START TEXT SHOWN
The Drag and Drop Robot example shows how to implement Drag and Drop in a
QGraphicsItem subclass, as well as how to animate items using Qt's
\l{Animation Framework}.
\image dragdroprobot-example.png
Graphics View provides the QGraphicsScene class for managing and
interacting with a large number of custom-made 2D graphical items derived
from the QGraphicsItem class, and a QGraphicsView widget for visualizing
the items, with support for zooming and rotation.
This example consists of a \c Robot class, a \c ColorItem class, and a main
function: the \c Robot class describes a simple robot consisting of several
\c RobotPart derived limbs, including \c RobotHead and \c RobotLimb, the \c
ColorItem class provides a draggable colored ellipse, and the \c main()
function provides the main application window.
We will first review the \c Robot class to see how to assemble the
different parts so that they can be individually rotated and animated using
QPropertyAnimation, and we will then review the \c ColorItem class to
demonstrate how to implement Drag and Drop between items. Finally we will
review the main() function to see how we can put all the pieces together,
to form the final application.
\section1 Robot Class Definition
The robot consists of three main classes: the \c RobotHead, the \c
RobotTorso, and the \c RobotLimb, which is used for the upper and lower
arms and legs. All parts derive from the \c RobotPart class, which in turn
inherits \c QGraphicsObject. The \c Robot class itself has no visual
appearance and serves only as a root node for the robot.
Let's start with the \c RobotPart class declaration.
\snippet graphicsview/dragdroprobot/robot.h 0
This base class inherits QGraphicsObject. QGraphicsObject provides signals
and slots through inheriting QObject, and it also declares QGraphicsItem's
properties using Q_PROPERTY, which makes the properties accessible for
QPropertyAnimation.
RobotPart also implements the three most important event handlers for
accepting drop events:
\l{QGraphicsItem::dragEnterEvent()}{dragEnterEvent()},
\l{QGraphicsItem::dragLeaveEvent()}{dragLeaveEvent()}, and
\l{QGraphicsItem::dropEvent()}{dropEvent()}.
The color is stored as a member variable, along with the \c dragOver
variable, which we will use later to indicate visually that the limb can
accept colors that are is dragged onto it.
\snippet graphicsview/dragdroprobot/robot.cpp 0
\c RobotPart's constructor initializes the dragOver member and sets the
color to Qt::lightGray. In the constructor body we enable support for
accepting drop events by calling
\l{QGraphicsItem::setAcceptDrops()}{setAcceptDrops(true)}.
The rest of this class's implementation is to support Drag and Drop.
\snippet graphicsview/dragdroprobot/robot.cpp 1
The \l{QGraphicsItem::dragEnterEvent()}{dragEnterEvent()} handler is called
when a Drag and Drop element is dragged into the robot part's area.
END TEXT SHOWN
_REQUEST:_
Answer these from the Drag and Drop Robot text:
(a) What class does RobotPart inherit?
(b) What color does the RobotPart constructor set?
(c) What does the ColorItem class provide?
The records have nothing to do with this.
START LISTED RECORDS
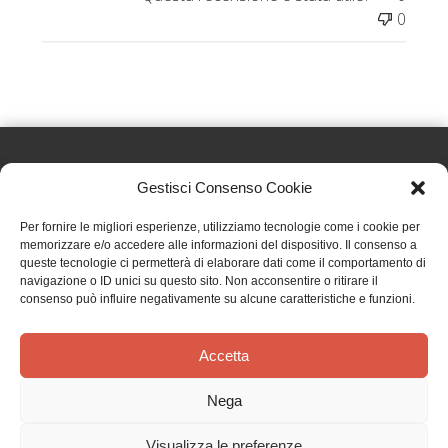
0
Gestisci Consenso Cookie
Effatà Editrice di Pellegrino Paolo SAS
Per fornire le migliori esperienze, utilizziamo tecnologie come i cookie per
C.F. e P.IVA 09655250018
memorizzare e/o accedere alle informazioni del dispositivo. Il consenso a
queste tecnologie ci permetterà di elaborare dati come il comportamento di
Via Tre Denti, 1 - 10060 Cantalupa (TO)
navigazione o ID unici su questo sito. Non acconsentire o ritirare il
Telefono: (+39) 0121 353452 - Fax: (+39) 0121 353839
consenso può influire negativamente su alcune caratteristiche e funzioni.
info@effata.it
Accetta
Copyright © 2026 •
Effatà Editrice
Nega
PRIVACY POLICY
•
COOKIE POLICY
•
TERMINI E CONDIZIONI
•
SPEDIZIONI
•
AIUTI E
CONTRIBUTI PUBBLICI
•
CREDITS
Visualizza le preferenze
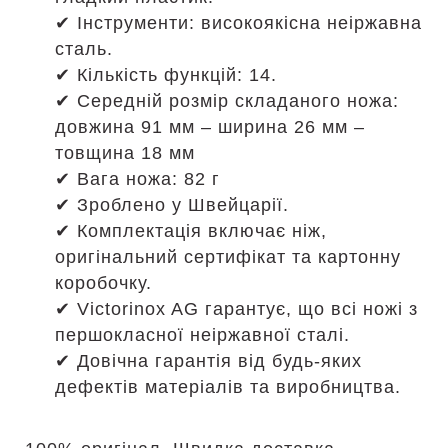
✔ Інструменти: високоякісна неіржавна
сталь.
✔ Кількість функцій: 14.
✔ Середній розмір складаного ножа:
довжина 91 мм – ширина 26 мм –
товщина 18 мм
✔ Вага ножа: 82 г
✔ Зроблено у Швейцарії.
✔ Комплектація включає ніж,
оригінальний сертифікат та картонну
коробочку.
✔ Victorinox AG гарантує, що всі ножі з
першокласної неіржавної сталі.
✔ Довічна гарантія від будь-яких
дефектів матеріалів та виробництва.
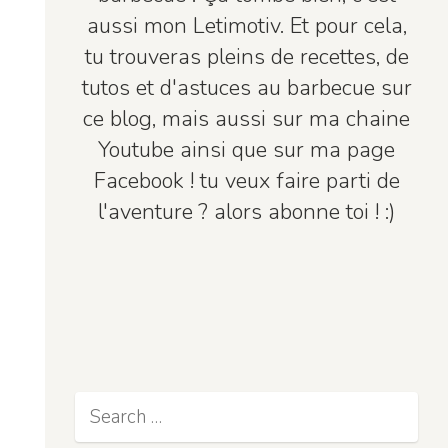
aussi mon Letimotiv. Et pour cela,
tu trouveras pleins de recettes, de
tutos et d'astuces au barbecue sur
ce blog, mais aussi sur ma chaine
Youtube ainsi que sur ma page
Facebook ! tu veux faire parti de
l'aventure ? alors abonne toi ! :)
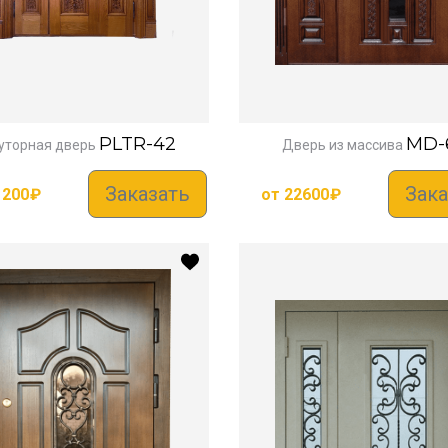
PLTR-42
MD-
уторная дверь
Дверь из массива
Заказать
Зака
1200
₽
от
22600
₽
END LISTED RECORDS
_RESPONSE TO THIS TASK:_
(a) QGraphicsObject
(b) Qt::lightGray
(c) A draggable colored ellipse